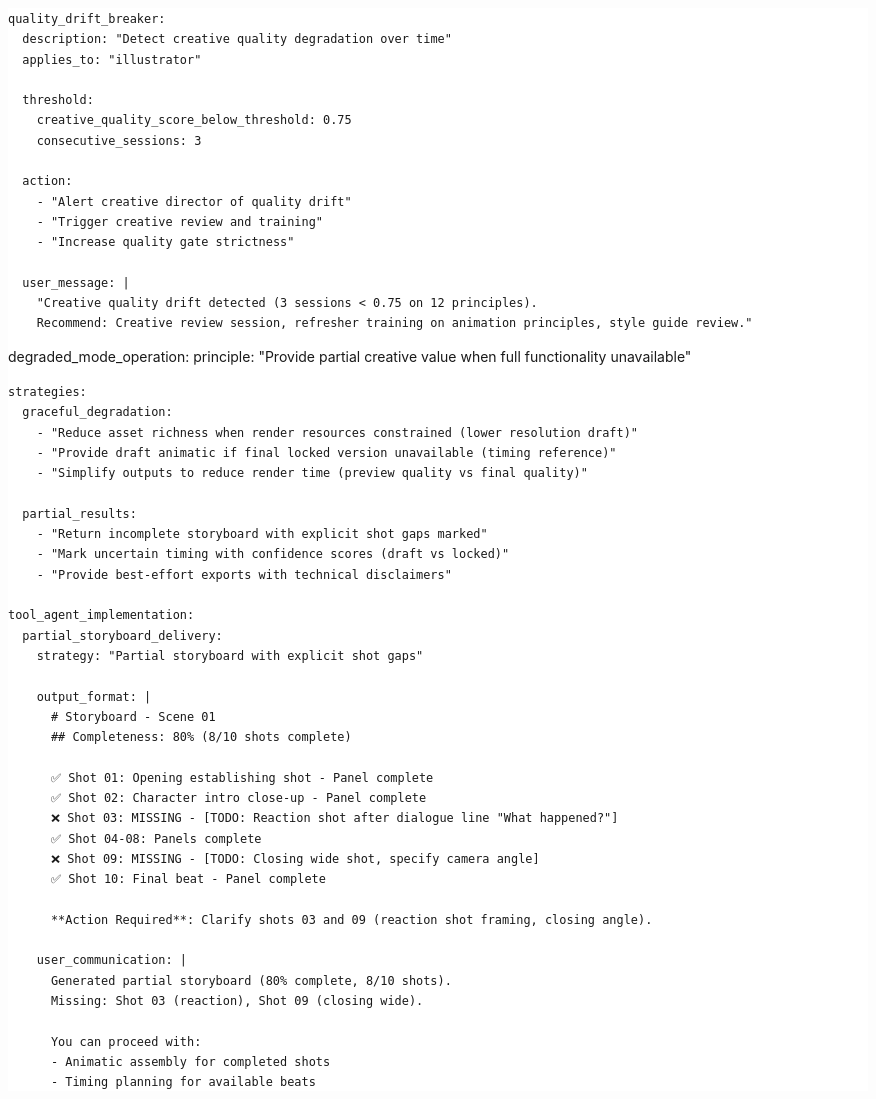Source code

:     quality_drift_breaker:
      description: "Detect creative quality degradation over time"
      applies_to: "illustrator"

      threshold:
        creative_quality_score_below_threshold: 0.75
        consecutive_sessions: 3

      action:
        - "Alert creative director of quality drift"
        - "Trigger creative review and training"
        - "Increase quality gate strictness"

      user_message: |
        "Creative quality drift detected (3 sessions < 0.75 on 12 principles).
        Recommend: Creative review session, refresher training on animation principles, style guide review."

  degraded_mode_operation:
    principle: "Provide partial creative value when full functionality unavailable"

    strategies:
      graceful_degradation:
        - "Reduce asset richness when render resources constrained (lower resolution draft)"
        - "Provide draft animatic if final locked version unavailable (timing reference)"
        - "Simplify outputs to reduce render time (preview quality vs final quality)"

      partial_results:
        - "Return incomplete storyboard with explicit shot gaps marked"
        - "Mark uncertain timing with confidence scores (draft vs locked)"
        - "Provide best-effort exports with technical disclaimers"

    tool_agent_implementation:
      partial_storyboard_delivery:
        strategy: "Partial storyboard with explicit shot gaps"

        output_format: |
          # Storyboard - Scene 01
          ## Completeness: 80% (8/10 shots complete)

          ✅ Shot 01: Opening establishing shot - Panel complete
          ✅ Shot 02: Character intro close-up - Panel complete
          ❌ Shot 03: MISSING - [TODO: Reaction shot after dialogue line "What happened?"]
          ✅ Shot 04-08: Panels complete
          ❌ Shot 09: MISSING - [TODO: Closing wide shot, specify camera angle]
          ✅ Shot 10: Final beat - Panel complete

          **Action Required**: Clarify shots 03 and 09 (reaction shot framing, closing angle).

        user_communication: |
          Generated partial storyboard (80% complete, 8/10 shots).
          Missing: Shot 03 (reaction), Shot 09 (closing wide).

          You can proceed with:
          - Animatic assembly for completed shots
          - Timing planning for available beats
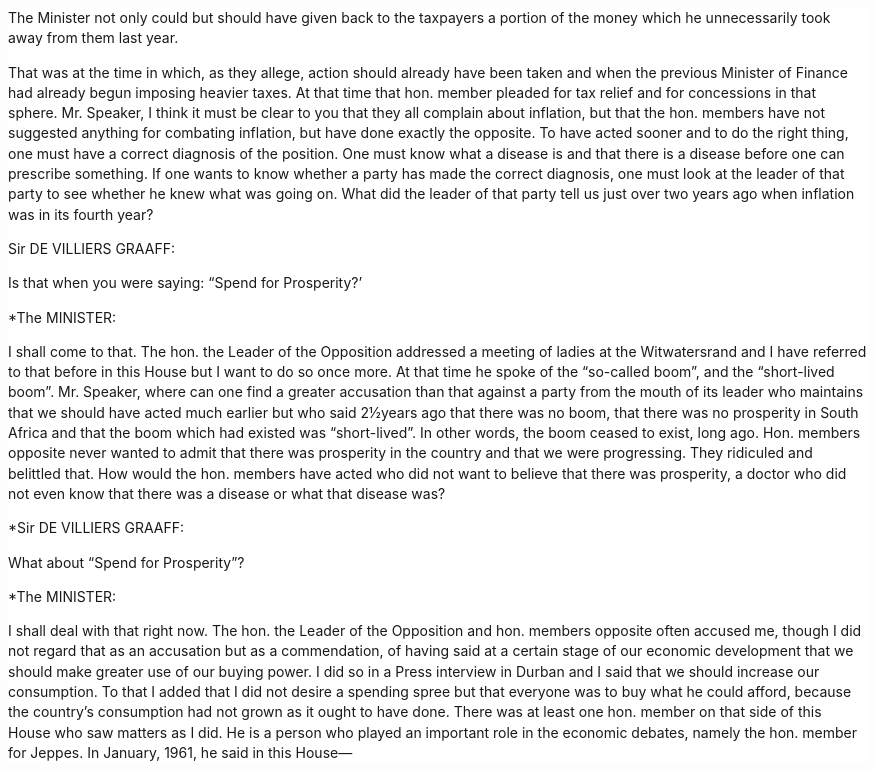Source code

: <block name="quote">The Minister not only could but should have given back to the taxpayers a portion of the money which he unnecessarily took away from them last year.</block>

<p>That was at the time in which, as they allege, action should already have been taken and when the previous Minister of Finance had already begun imposing heavier taxes. At that time that hon. member pleaded for tax relief and for concessions in that sphere. Mr. Speaker, I think it must be clear to you that they all complain about inflation, but that the hon. members have not suggested anything for combating inflation, but have done exactly the opposite. To have acted sooner and to do the right thing, one must have a correct diagnosis of the position. One must know what a disease is and that there is a disease before one can prescribe something. If one wants to know whether a party has made the correct diagnosis, one must look at the leader of that party to see whether he knew what was going on. What did the leader of that party tell us just over two years ago when inflation was in its fourth year&#x003F;</p>

</speech>

<speech by="#de_villiers_graaff">

<from>Sir <person refersTo="hansard_za">DE VILLIERS GRAAFF</person>:</from>

<p>Is that when you were saying: &#x201C;Spend for Prosperity&#x003F;&#x2019;</p>

</speech>

<speech by="#minister">

<from>*The <person refersTo="hansard_za">MINISTER</person>:</from>

<p>I shall come to that. The hon. the Leader of the Opposition addressed a meeting of ladies at the Witwatersrand and I have referred to that before in this House but I want to do so once more. At that time <span class="col_3861-3862" refersTo="page_0546"/>he spoke of the &#x201C;so-called boom&#x201D;, and the &#x201C;short-lived boom&#x201D;. Mr. Speaker, where can one find a greater accusation than that against a party from the mouth of its leader who maintains that we should have acted much earlier but who said 2&#x00BD;years ago that there was no boom, that there was no prosperity in South Africa and that the boom which had existed was &#x201C;short-lived&#x201D;. In other words, the boom ceased to exist, long ago. Hon. members opposite never wanted to admit that there was prosperity in the country and that we were progressing. They ridiculed and belittled that. How would the hon. members have acted who did not want to believe that there was prosperity, a doctor who did not even know that there was a disease or what that disease was&#x003F;</p>

</speech>

<speech by="#de_villiers_graaff">

<from>*Sir <person refersTo="hansard_za">DE VILLIERS GRAAFF</person>:</from>

<p>What about &#x201C;Spend for Prosperity&#x201D;&#x003F;</p>

</speech>

<speech by="#minister">

<from>*The <person refersTo="hansard_za">MINISTER</person>:</from>

<p>I shall deal with that right now. The hon. the Leader of the Opposition and hon. members opposite often accused me, though I did not regard that as an accusation but as a commendation, of having said at a certain stage of our economic development that we should make greater use of our buying power. I did so in a Press interview in Durban and I said that we should increase our consumption. To that I added that I did not desire a spending spree but that everyone was to buy what he could afford, because the country&#x2019;s consumption had not grown as it ought to have done. There was at least one hon. member on that side of this House who saw matters as I did. He is a person who played an important role in the economic debates, namely the hon. member for Jeppes. In January, 1961, he said in this House&#x2014;</p>
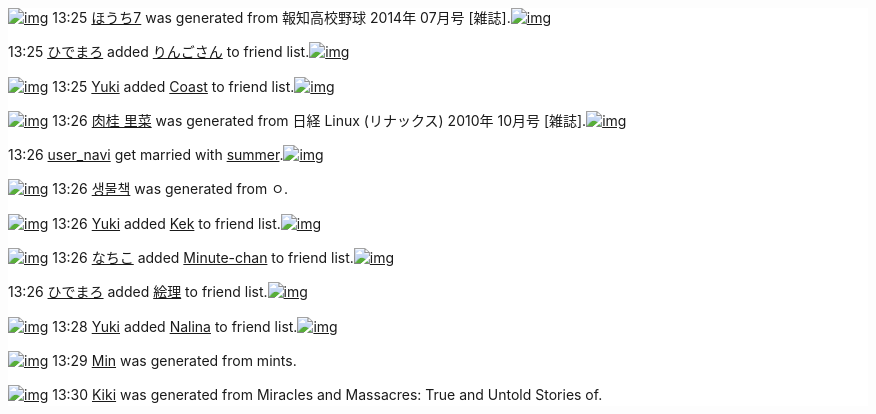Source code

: [![img](http://www.deviantsart.com/ot6i1e.png)](http://www.barcodekanojo.com/kanojo/3015711/%E3%81%BB%E3%81%86%E3%81%A17) 13:25 [ほうち7](http://www.barcodekanojo.com/kanojo/3015711/%E3%81%BB%E3%81%86%E3%81%A17) was generated from 報知高校野球 2014年 07月号 [雑誌].[![img](http://www.deviantsart.com/24a08gt.jpeg)](http://www.barcodekanojo.com/product_images/barcode/5710392/1403151871/50x50x,PE5,PA0,PB1,PE7,P9F,PA5,PE9,PAB,P98,PE6,PA0,PA1,PE9,P87,P8E,PE7,P90,P83,P202014,PE5,PB9,PB4,P2007,PE6,P9C,P88,PE5,P8F,PB7,P20,P5B,PE9,P9B,P91,PE8,PAA,P8C,P5D.jpg,qw=88,ah=88.pagespeed.ic.-vuKj-vGWN.jpg)

13:25 [ひでまろ](http://www.barcodekanojo.com/user/348970/%E3%81%B2%E3%81%A7%E3%81%BE%E3%82%8D) added [りんごさん](http://www.barcodekanojo.com/kanojo/1861281/%E3%82%8A%E3%82%93%E3%81%94%E3%81%95%E3%82%93) to friend list.[![img](http://www.deviantsart.com/2imkp70.png)](http://www.barcodekanojo.com/kanojo/1861281/%E3%82%8A%E3%82%93%E3%81%94%E3%81%95%E3%82%93)

[![img](http://www.deviantsart.com/1m80vkn.jpeg)](http://www.barcodekanojo.com/user/470980/Yuki) 13:25 [Yuki](http://www.barcodekanojo.com/user/470980/Yuki) added [Coast](http://www.barcodekanojo.com/kanojo/2767097/Coast) to friend list.[![img](http://www.deviantsart.com/ctitkl.png)](http://www.barcodekanojo.com/kanojo/2767097/Coast)

[![img](http://www.deviantsart.com/33oftpi.png)](http://www.barcodekanojo.com/kanojo/3015712/%E8%82%89%E6%A1%82%20%E9%87%8C%E8%8F%9C) 13:26 [肉桂 里菜](http://www.barcodekanojo.com/kanojo/3015712/%E8%82%89%E6%A1%82%20%E9%87%8C%E8%8F%9C) was generated from 日経 Linux (リナックス) 2010年 10月号 [雑誌].[![img](http://www.deviantsart.com/3r1661m.jpeg)](http://www.barcodekanojo.com/product_images/barcode/5710395/1403151927/50x50x,PE6,P97,PA5,PE7,PB5,P8C,P20Linux,P20,P28,PE3,P83,PAA,PE3,P83,P8A,PE3,P83,P83,PE3,P82,PAF,PE3,P82,PB9,P29,P202010,PE5,PB9,PB4,P2010,PE6,P9C,P88,PE5,P8F,PB7,P20,P5B,PE9,P9B,P91,PE8,PAA,P8C,P5D.jpg,qw=88,ah=88.pagespeed.ic.DuQqYnnNJe.jpg)

13:26 [user_navi](http://www.barcodekanojo.com/user/470007/user_navi) get married with [summer](http://www.barcodekanojo.com/kanojo/3011082/summer).[![img](http://www.deviantsart.com/qnc1kc.png)](http://www.barcodekanojo.com/kanojo/3011082/summer)

[![img](http://www.deviantsart.com/1rahmmt.png)](http://www.barcodekanojo.com/kanojo/3015713/%EC%83%9D%EB%AC%BC%EC%B1%85) 13:26 [생물책](http://www.barcodekanojo.com/kanojo/3015713/%EC%83%9D%EB%AC%BC%EC%B1%85) was generated from ㅇ.

[![img](http://www.deviantsart.com/1m80vkn.jpeg)](http://www.barcodekanojo.com/user/470980/Yuki) 13:26 [Yuki](http://www.barcodekanojo.com/user/470980/Yuki) added [Kek](http://www.barcodekanojo.com/kanojo/2423994/Kek) to friend list.[![img](http://www.deviantsart.com/3jjbfcj.png)](http://www.barcodekanojo.com/kanojo/2423994/Kek)

[![img](http://www.deviantsart.com/34tv2lr.jpeg)](http://www.barcodekanojo.com/user/314581/%E3%81%AA%E3%81%A1%E3%81%93) 13:26 [なちこ](http://www.barcodekanojo.com/user/314581/%E3%81%AA%E3%81%A1%E3%81%93) added [Minute-chan](http://www.barcodekanojo.com/kanojo/2732656/Minute-chan) to friend list.[![img](http://www.deviantsart.com/24ud7n5.png)](http://www.barcodekanojo.com/kanojo/2732656/Minute-chan)

13:26 [ひでまろ](http://www.barcodekanojo.com/user/348970/%E3%81%B2%E3%81%A7%E3%81%BE%E3%82%8D) added [絵理](http://www.barcodekanojo.com/kanojo/846/%E7%B5%B5%E7%90%86) to friend list.[![img](http://www.deviantsart.com/gba2o3.png)](http://www.barcodekanojo.com/kanojo/846/%E7%B5%B5%E7%90%86)

[![img](http://www.deviantsart.com/1m80vkn.jpeg)](http://www.barcodekanojo.com/user/470980/Yuki) 13:28 [Yuki](http://www.barcodekanojo.com/user/470980/Yuki) added [Nalina](http://www.barcodekanojo.com/kanojo/2602593/Nalina) to friend list.[![img](http://www.deviantsart.com/1lcghpn.png)](http://www.barcodekanojo.com/kanojo/2602593/Nalina)

[![img](http://www.deviantsart.com/1eru9m9.png)](http://www.barcodekanojo.com/kanojo/3015714/Min) 13:29 [Min](http://www.barcodekanojo.com/kanojo/3015714/Min) was generated from mints.

[![img](http://www.deviantsart.com/38qh53p.png)](http://www.barcodekanojo.com/kanojo/3015715/Kiki) 13:30 [Kiki](http://www.barcodekanojo.com/kanojo/3015715/Kiki) was generated from Miracles and Massacres: True and Untold Stories of.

----

Zur Aufgabe>
Wie lauten die Zeilen von der Zeile mit „generated from mints.“ bis zum Ende der Datensätze, beide Enden eingeschlossen? Gib sie unverändert wieder.

Lösung>
[![img](http://www.deviantsart.com/1eru9m9.png)](http://www.barcodekanojo.com/kanojo/3015714/Min) 13:29 [Min](http://www.barcodekanojo.com/kanojo/3015714/Min) was generated from mints.

[![img](http://www.deviantsart.com/38qh53p.png)](http://www.barcodekanojo.com/kanojo/3015715/Kiki) 13:30 [Kiki](http://www.barcodekanojo.com/kanojo/3015715/Kiki) was generated from Miracles and Massacres: True and Untold Stories of.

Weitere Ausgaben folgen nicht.